Mutations in this gene cause combined pituitary hormone deficiency 3. In addition, phenome-wide association studies report associations with sex hormones—particularly SHBG and testosterone, body impedance measures, anthropometry, haematological parameters and other [37]. There is also evidence that SCZ might be related to abnormalities of the HPA axis. LHX3 and early growth response 1 (EGR1) genes can affect pituitary function, and synapsin 2 (SYN2) gene can regulate the activity of LHX3 and EGR1, which might be involved in the pathway of SCZ development [38].

The protein encoded by the DIO1 gene belongs to the iodothyronine deiodinase family. This protein provides most of the circulating T3, which is essential for growth, differentiation, and basal metabolism in humans. There is evidence that a DIO1 variant, rs11206244, which is in tight linkage disequilibrium with rs2235544, is associated with lifetime major depression. These findings suggest that genetic variation in HPT axis genes might be involved in the aetiology of major depression [39].

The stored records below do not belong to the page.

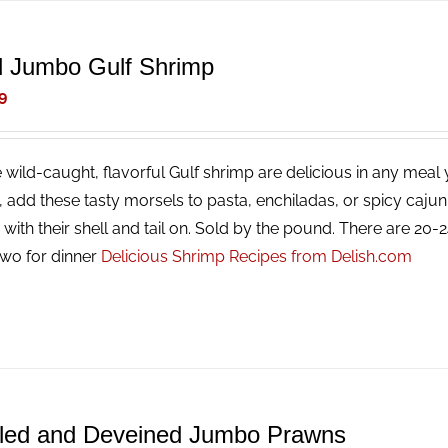
d Jumbo Gulf Shrimp
9
 wild-caught, flavorful Gulf shrimp are delicious in any meal y
g, add these tasty morsels to pasta, enchiladas, or spicy caj
with their shell and tail on. Sold by the pound. There are 20
two for dinner
Delicious Shrimp Recipes from Delish.com
led and Deveined Jumbo Prawns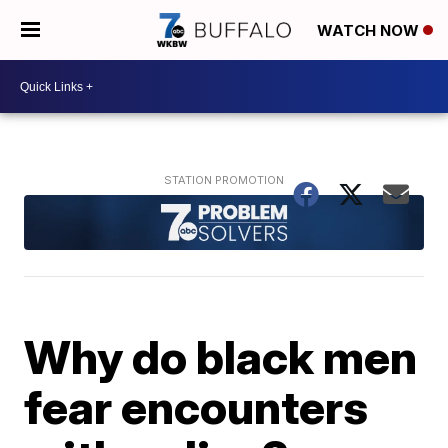
WATCH NOW
Why do black men
fear encounters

Taken together, these variants demonstrate pleiotropic effects that might be affecting BPD or SCZ through complex mechanisms rather than directly through FT4. The exclusion of these variants resulted in a null signal for both BPD and SCZ. There are several strengths in using MR as a method to find causal relations and reduce confounding. The summary statistics used were from large GWAS published to increase statistical power. MR approaches are becoming more prevalent in investigating non-confounded causal associations due to the many advantages over traditional observational epidemiological studies. The largest GWAS on BPD available has a limited sample size; thus, our ability to reverse associations between FT4 and BPD could be limited. Future GWAS studies with more specified phenotypes would increase the power to further explore causal associations and the role of potential mediators through multivariate MR analyses. It is important to note that through MR analyses, we evaluated the effects of genetically predicted thyroid function on the disease, and all phenotypes and disorders explored here are complex and not only determined by genetics. Another potential limitation of our study is that we focused our analyses on individuals of European ancestry, and studies in other ancestry populations are lacking. Future research would further clarify any potential causal role of thyroid function in individuals with BPD or SCZ. Further research is required to better understand the underlying mechanisms and the genetic correlations through which thyroid-associated variants could affect BPD or SCZ and any pathways not directly driven by thyroid function.

Conclusion

In conclusion, our results show no evidence of bi-directional causal associations between genetically predicted FT4, TSH or hypothyroidism and BPD or SCZ.